- _DATA TO EXAMINE_:
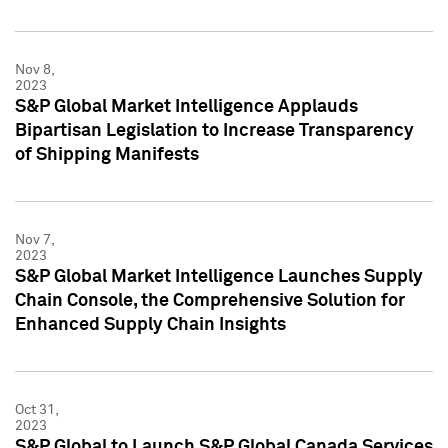
Nov 8,
2023
S&P Global Market Intelligence Applauds
Bipartisan Legislation to Increase Transparency
of Shipping Manifests
Nov 7,
2023
S&P Global Market Intelligence Launches Supply
Chain Console, the Comprehensive Solution for
Enhanced Supply Chain Insights
Oct 31,
2023
S&P Global to Launch S&P Global Canada Services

- _WHAT TO WORK ON_: Repeat the text of the listing above word for word, but leave out the picture.

- _TASK RESPONSE_:
Nov 8,
2023
S&P Global Market Intelligence Applauds
Bipartisan Legislation to Increase Transparency
of Shipping Manifests
Nov 7,
2023
S&P Global Market Intelligence Launches Supply
Chain Console, the Comprehensive Solution for
Enhanced Supply Chain Insights
Oct 31,
2023
S&P Global to Launch S&P Global Canada Services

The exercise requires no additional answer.